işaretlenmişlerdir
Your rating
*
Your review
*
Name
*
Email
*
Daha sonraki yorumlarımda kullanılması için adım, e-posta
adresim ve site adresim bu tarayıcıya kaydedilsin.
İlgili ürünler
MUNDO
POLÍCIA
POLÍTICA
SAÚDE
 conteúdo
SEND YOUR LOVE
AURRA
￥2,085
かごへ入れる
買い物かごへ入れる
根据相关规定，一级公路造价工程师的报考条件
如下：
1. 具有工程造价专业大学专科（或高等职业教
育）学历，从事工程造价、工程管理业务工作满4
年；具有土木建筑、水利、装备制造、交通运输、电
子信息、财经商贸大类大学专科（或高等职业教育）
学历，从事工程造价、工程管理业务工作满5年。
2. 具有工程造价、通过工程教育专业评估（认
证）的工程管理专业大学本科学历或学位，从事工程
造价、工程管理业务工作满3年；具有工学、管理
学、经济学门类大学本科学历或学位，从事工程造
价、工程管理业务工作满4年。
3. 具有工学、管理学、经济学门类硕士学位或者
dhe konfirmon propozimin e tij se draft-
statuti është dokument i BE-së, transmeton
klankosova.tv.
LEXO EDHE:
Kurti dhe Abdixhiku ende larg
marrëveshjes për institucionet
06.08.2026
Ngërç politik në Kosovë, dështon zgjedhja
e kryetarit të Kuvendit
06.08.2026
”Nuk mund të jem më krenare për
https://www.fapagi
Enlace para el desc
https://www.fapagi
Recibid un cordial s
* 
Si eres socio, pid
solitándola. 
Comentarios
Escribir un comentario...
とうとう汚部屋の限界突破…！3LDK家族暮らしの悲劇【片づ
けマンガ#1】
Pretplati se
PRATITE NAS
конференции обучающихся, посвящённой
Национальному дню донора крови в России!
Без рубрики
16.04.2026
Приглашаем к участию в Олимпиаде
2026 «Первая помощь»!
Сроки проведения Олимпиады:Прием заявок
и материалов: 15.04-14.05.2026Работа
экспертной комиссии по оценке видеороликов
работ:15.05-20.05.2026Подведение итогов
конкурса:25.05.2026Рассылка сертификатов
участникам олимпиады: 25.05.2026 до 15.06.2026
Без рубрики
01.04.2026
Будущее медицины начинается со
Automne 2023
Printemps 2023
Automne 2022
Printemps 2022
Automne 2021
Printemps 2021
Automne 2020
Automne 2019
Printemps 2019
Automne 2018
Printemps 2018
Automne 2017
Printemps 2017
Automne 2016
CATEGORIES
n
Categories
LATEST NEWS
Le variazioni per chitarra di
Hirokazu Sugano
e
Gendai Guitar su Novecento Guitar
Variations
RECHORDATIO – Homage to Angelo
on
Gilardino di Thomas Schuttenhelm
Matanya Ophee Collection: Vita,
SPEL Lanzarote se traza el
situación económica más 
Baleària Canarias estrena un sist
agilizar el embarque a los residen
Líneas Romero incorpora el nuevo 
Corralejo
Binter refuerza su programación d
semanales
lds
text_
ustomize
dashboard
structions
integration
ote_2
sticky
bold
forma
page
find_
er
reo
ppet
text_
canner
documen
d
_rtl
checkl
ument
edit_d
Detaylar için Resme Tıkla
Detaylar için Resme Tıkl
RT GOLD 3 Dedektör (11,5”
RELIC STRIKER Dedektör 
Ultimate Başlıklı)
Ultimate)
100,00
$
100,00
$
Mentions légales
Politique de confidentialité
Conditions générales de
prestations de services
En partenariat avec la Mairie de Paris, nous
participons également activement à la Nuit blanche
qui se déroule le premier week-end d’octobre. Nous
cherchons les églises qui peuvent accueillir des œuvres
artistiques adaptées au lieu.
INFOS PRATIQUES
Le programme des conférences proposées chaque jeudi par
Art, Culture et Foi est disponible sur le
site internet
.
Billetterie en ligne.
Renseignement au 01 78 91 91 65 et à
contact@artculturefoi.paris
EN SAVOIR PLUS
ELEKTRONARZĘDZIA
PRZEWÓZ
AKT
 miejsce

## INSTRUCTIONS FOR THE TASK
Extract every one of the lines above word for word, keeping their original order.

## EXERCISE OUTPUT
işaretlenmişlerdir
Your rating
*
Your review
*
Name
*
Email
*
Daha sonraki yorumlarımda kullanılması için adım, e-posta
adresim ve site adresim bu tarayıcıya kaydedilsin.
İlgili ürünler
MUNDO
POLÍCIA
POLÍTICA
SAÚDE
 conteúdo
SEND YOUR LOVE
AURRA
￥2,085
かごへ入れる
買い物かごへ入れる
根据相关规定，一级公路造价工程师的报考条件
如下：
1. 具有工程造价专业大学专科（或高等职业教
育）学历，从事工程造价、工程管理业务工作满4
年；具有土木建筑、水利、装备制造、交通运输、电
子信息、财经商贸大类大学专科（或高等职业教育）
学历，从事工程造价、工程管理业务工作满5年。
2. 具有工程造价、通过工程教育专业评估（认
证）的工程管理专业大学本科学历或学位，从事工程
造价、工程管理业务工作满3年；具有工学、管理
学、经济学门类大学本科学历或学位，从事工程造
价、工程管理业务工作满4年。
3. 具有工学、管理学、经济学门类硕士学位或者
dhe konfirmon propozimin e tij se draft-
statuti është dokument i BE-së, transmeton
klankosova.tv.
LEXO EDHE:
Kurti dhe Abdixhiku ende larg
marrëveshjes për institucionet
06.08.2026
Ngërç politik në Kosovë, dështon zgjedhja
e kryetarit të Kuvendit
06.08.2026
”Nuk mund të jem më krenare për
https://www.fapagi
Enlace para el desc
https://www.fapagi
Recibid un cordial s
* 
Si eres socio, pid
solitándola. 
Comentarios
Escribir un comentario...
とうとう汚部屋の限界突破…！3LDK家族暮らしの悲劇【片づ
けマンガ#1】
Pretplati se
PRATITE NAS
конференции обучающихся, посвящённой
Национальному дню донора крови в России!
Без рубрики
16.04.2026
Приглашаем к участию в Олимпиаде
2026 «Первая помощь»!
Сроки проведения Олимпиады:Прием заявок
и материалов: 15.04-14.05.2026Работа
экспертной комиссии по оценке видеороликов
работ:15.05-20.05.2026Подведение итогов
конкурса:25.05.2026Рассылка сертификатов
участникам олимпиады: 25.05.2026 до 15.06.2026
Без рубрики
01.04.2026
Будущее медицины начинается со
Automne 2023
Printemps 2023
Automne 2022
Printemps 2022
Automne 2021
Printemps 2021
Automne 2020
Automne 2019
Printemps 2019
Automne 2018
Printemps 2018
Automne 2017
Printemps 2017
Automne 2016
CATEGORIES
n
Categories
LATEST NEWS
Le variazioni per chitarra di
Hirokazu Sugano
e
Gendai Guitar su Novecento Guitar
Variations
RECHORDATIO – Homage to Angelo
on
Gilardino di Thomas Schuttenhelm
Matanya Ophee Collection: Vita,
SPEL Lanzarote se traza el
situación económica más 
Baleària Canarias estrena un sist
agilizar el embarque a los residen
Líneas Romero incorpora el nuevo 
Corralejo
Binter refuerza su programación d
semanales
lds
text_
ustomize
dashboard
structions
integration
ote_2
sticky
bold
forma
page
find_
er
reo
ppet
text_
canner
documen
d
_rtl
checkl
ument
edit_d
Detaylar için Resme Tıkla
Detaylar için Resme Tıkl
RT GOLD 3 Dedektör (11,5”
RELIC STRIKER Dedektör 
Ultimate Başlıklı)
Ultimate)
100,00
$
100,00
$
Mentions légales
Politique de confidentialité
Conditions générales de
prestations de services
En partenariat avec la Mairie de Paris, nous
participons également activement à la Nuit blanche
qui se déroule le premier week-end d’octobre. Nous
cherchons les églises qui peuvent accueillir des œuvres
artistiques adaptées au lieu.
INFOS PRATIQUES
Le programme des conférences proposées chaque jeudi par
Art, Culture et Foi est disponible sur le
site internet
.
Billetterie en ligne.
Renseignement au 01 78 91 91 65 et à
contact@artculturefoi.paris
EN SAVOIR PLUS
ELEKTRONARZĘDZIA
PRZEWÓZ
AKT
 miejsce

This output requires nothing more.